The plus side: We’ll start to see more defined financial wellness programs as the topic takes a front seat in smart employers’ playbooks. Popular areas of focus include loan consolidation, credit monitoring, automated savings, debt counseling, and more.
The downside: And, just as with the health space, new companies and old providers repositioning themselves as “financial wellness” companies will overwhelm employers with niche programs and big promises.

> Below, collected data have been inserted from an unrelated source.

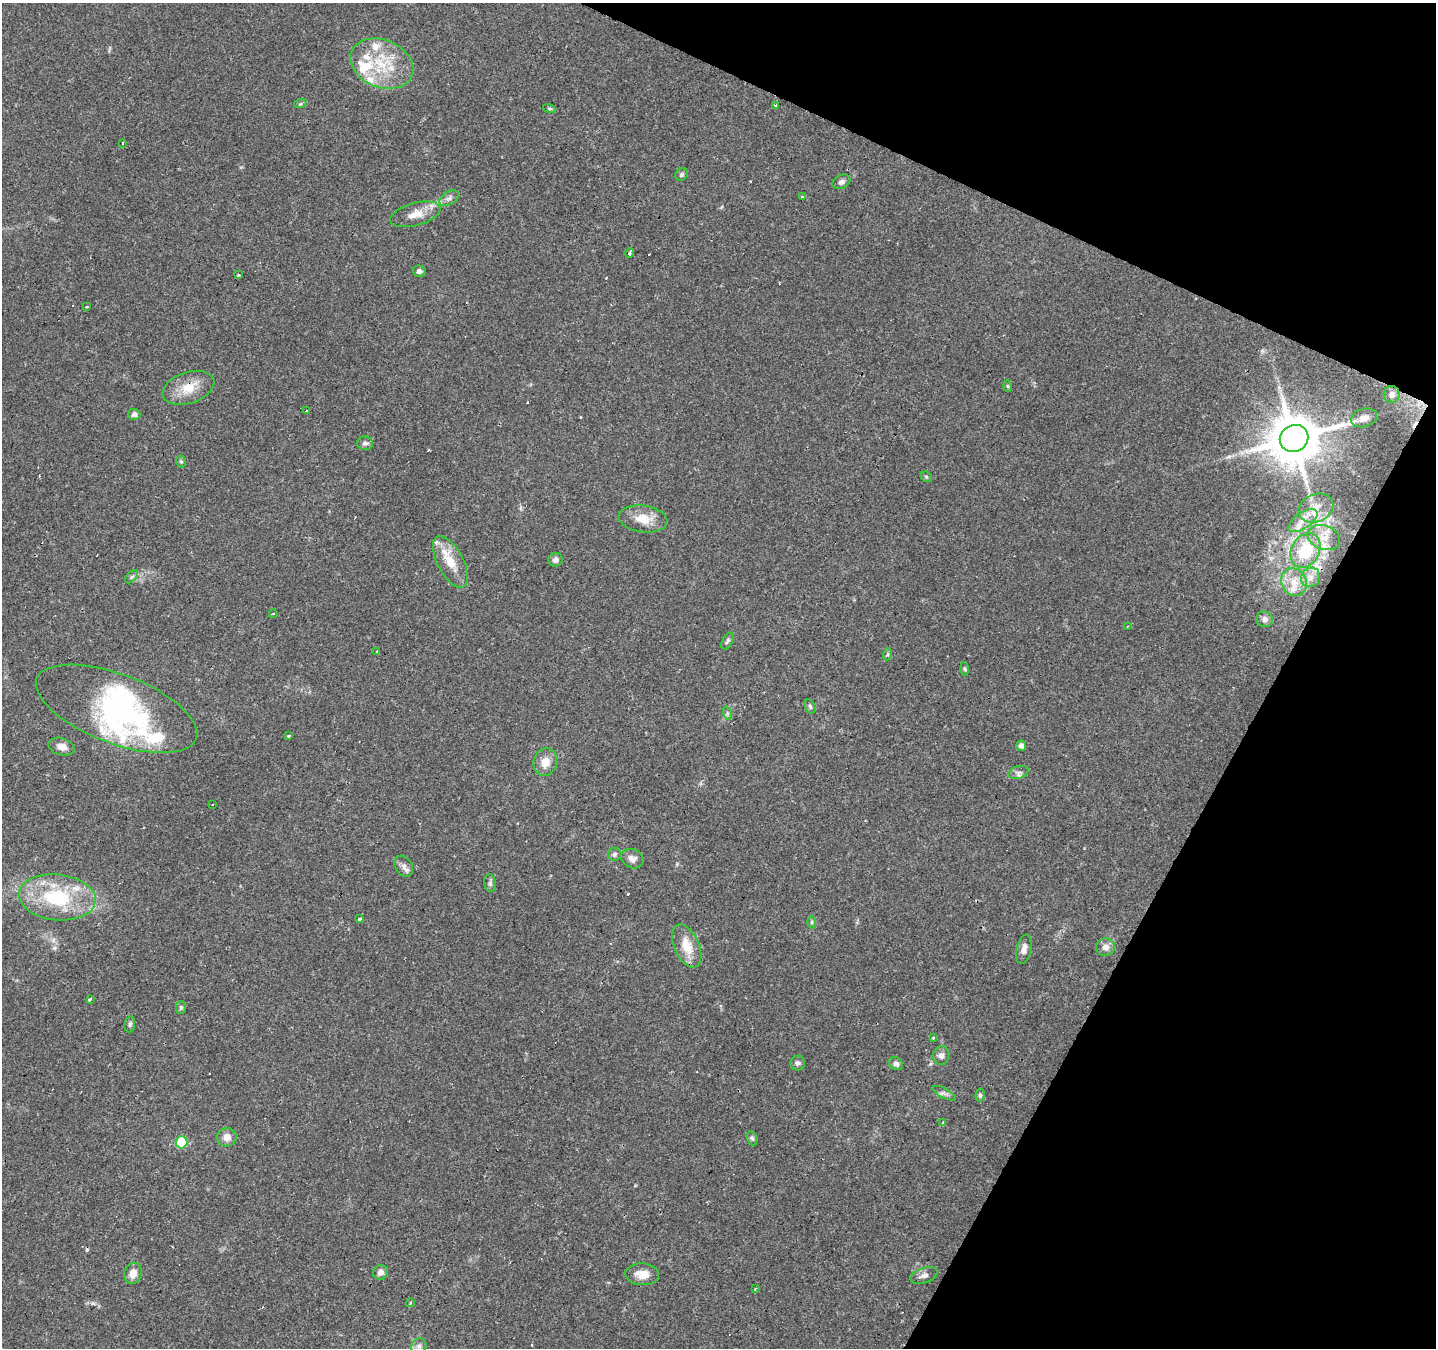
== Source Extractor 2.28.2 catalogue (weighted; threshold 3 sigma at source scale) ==
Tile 8 of 4 x 4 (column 4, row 2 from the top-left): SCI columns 4303-5736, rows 2888-4233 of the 5741 x 5842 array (HDU 1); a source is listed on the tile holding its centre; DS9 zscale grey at full resolution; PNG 1438 x 1350 px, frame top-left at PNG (2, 3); each listed source drawn as its Kron ellipse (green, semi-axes under 4 px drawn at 4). Shown black and unused: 22% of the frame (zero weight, under 2 of 3 exposures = <1% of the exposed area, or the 3 px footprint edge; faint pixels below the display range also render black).
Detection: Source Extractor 2.28.2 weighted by HDU 2 'WHT'; one run over the whole footprint, this tile lists its part. Background 0.106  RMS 0.0056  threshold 0.0254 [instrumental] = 3 sigma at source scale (4.5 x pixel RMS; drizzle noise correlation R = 1.50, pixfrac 1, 0.0396/0.0396 arcsec/px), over >= 5 px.
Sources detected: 105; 1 inside a brighter object's white glare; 15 cosmic-ray / hot-pixel residue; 1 long thin detection or spike segment (spike, bleed or trail) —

6. We will (slowly) give up on the idea of consumer health care
While employers continue to push high-deductible health plans, Americans’ health care confidence and health care literacy is not keeping up. As an issue brief from the Employee Benefit Research Institute states, “There is strong evidence workers simply lack the ability to navigate the complex and technical nature of health care.” Other data back that up: Aflac finds that 54% of employees don’t want more control over their health insurance options because those decisions are too daunting.
The promise of high-deductible or “consumer-directed” plans was that the smart and savvy consumer of health care (your employees) would make better decisions and help push market-based pricing. That hasn’t happened, and employees continue to be overwhelmed. This contributes to unnecessary care; in fact, research at Dartmouth College found that up to 30% of health care in the U.S. is unnecessary.
Leading talent-focused employers are already seeing the limitations of this model and will push the “directed consumer” model to the forefront. This means employers will put in place services and resources that will take the stress of decision making out of employees’ hands. We’ll see high-deductible plans paired with high-touch concierge services to bring that personal guidance to health care shopping. And, we will see some employers abandon the high-deductible plan altogether, instead looking to Centers of Excellence, high-touch care models and high-performance provider networks to get their cost savings.
The price transparency players, such as Castlight and Clear Cost, will continue to play a prominent role. And, concierge services such as Accolade and Health Advocate will take off, because they provide a one-on-one experience that employees crave. The work of industry leaders like PBGH and startups such as Carrum Health will bring the Centers of Excellence model to more employers.
The plus side: Real progress and perhaps better financial results for individuals and companies. Employees want—and need—more guidance in their health care decisions. They will soon get it!
The downside: As an industry, we don’t shift very fast. While early adopters are well into this strategy, it will take a long time for others to catch up. In the meantime, they will continue to see the unintended consequences of high-deductible plans.
So, what won’t change?
Communications will still be a differentiator when it comes to employee benefits. We know that effective communication is the difference between benefits that are used, appreciated, and valued—and those that are not. However, most companies will continue to underinvest and focus on compliance instead of employee engagement in their communications efforts. Those who do communications the right way will see a competitive advantage and a long-term impact—in hiring, engagement, and productivity.